__Task details__.
Reproduce the cdparanoia manual excerpt below word for word, from start to finish.

__Selected passage__.
===

NAME
cdparanoia 9.8 (Paranoia release III libcdio) - an
audio CD reading utility which includes extra data verification
features
SYNOPSIS
cdparanoia [options] span
[outfile]
DESCRIPTION
cd-paranoia retrieves audio tracks from
CDDA capable CD-ROM drives. The data can be saved to a file or
directed to standard output in WAV, AIFF, AIFF-C or raw format.
Most ATAPI, SCSI and several proprietary CD-ROM drive makes are
supported; cd-paranoia can determine if the target drive is
CDDA capable. In addition to simple reading, cd-paranoia
adds extra-robust data verification, synchronization, error
handling and scratch reconstruction capability.
OPTIONS
- -v --verbose
- Be absurdly verbose about the autosensing and reading process.
Good for setup and debugging.
- -q --quiet
- Do not print any progress or error information during the
reading process.
- -e --stderr-progress
- Force output of progress information to stderr (for wrapper
scripts).
- -V --version
- Print the program version and quit.
- -Q --query
- Perform CD-ROM drive autosense, query and print the CD-ROM
table of contents, then quit.
- -s --search-for-drive
- Forces a complete search for a cdrom drive, even if the
/dev/cdrom link exists.
- -h --help
- Print a brief synopsis of cd-paranoia usage and options.
- -p --output-raw
- Output headerless data as raw 16 bit PCM data with interleaved
samples in host byte order. To force little or big endian byte
order, use -r or -R as described below.
- -r --output-raw-little-endian
- Output headerless data as raw 16 bit PCM data with interleaved
samples in LSB first byte order.

===

__Listed records__.
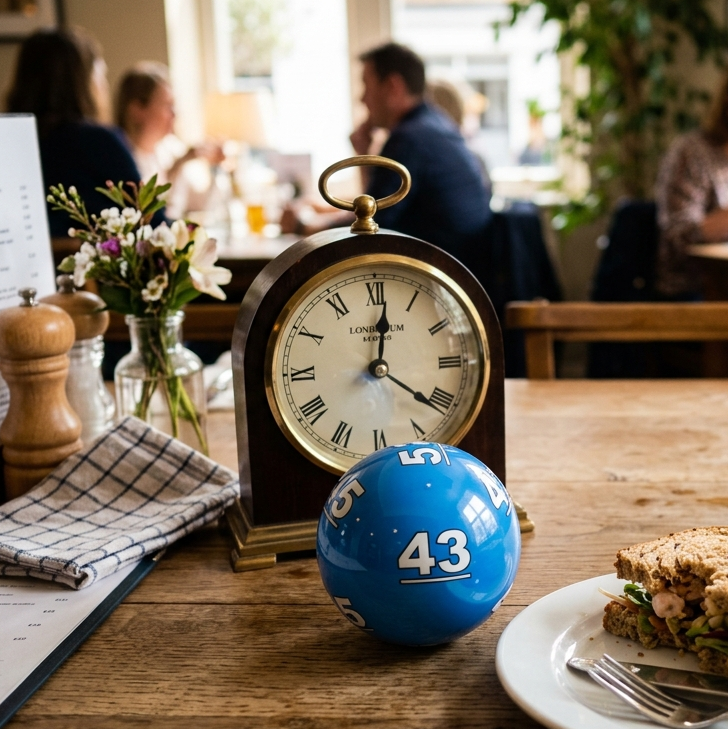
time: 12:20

===

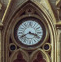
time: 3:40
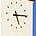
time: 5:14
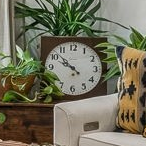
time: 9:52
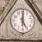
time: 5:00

===

__Finished task__.
NAME
cdparanoia 9.8 (Paranoia release III libcdio) - an
audio CD reading utility which includes extra data verification
features
SYNOPSIS
cdparanoia [options] span
[outfile]
DESCRIPTION
cd-paranoia retrieves audio tracks from
CDDA capable CD-ROM drives. The data can be saved to a file or
directed to standard output in WAV, AIFF, AIFF-C or raw format.
Most ATAPI, SCSI and several proprietary CD-ROM drive makes are
supported; cd-paranoia can determine if the target drive is
CDDA capable. In addition to simple reading, cd-paranoia
adds extra-robust data verification, synchronization, error
handling and scratch reconstruction capability.
OPTIONS
- -v --verbose
- Be absurdly verbose about the autosensing and reading process.
Good for setup and debugging.
- -q --quiet
- Do not print any progress or error information during the
reading process.
- -e --stderr-progress
- Force output of progress information to stderr (for wrapper
scripts).
- -V --version
- Print the program version and quit.
- -Q --query
- Perform CD-ROM drive autosense, query and print the CD-ROM
table of contents, then quit.
- -s --search-for-drive
- Forces a complete search for a cdrom drive, even if the
/dev/cdrom link exists.
- -h --help
- Print a brief synopsis of cd-paranoia usage and options.
- -p --output-raw
- Output headerless data as raw 16 bit PCM data with interleaved
samples in host byte order. To force little or big endian byte
order, use -r or -R as described below.
- -r --output-raw-little-endian
- Output headerless data as raw 16 bit PCM data with interleaved
samples in LSB first byte order.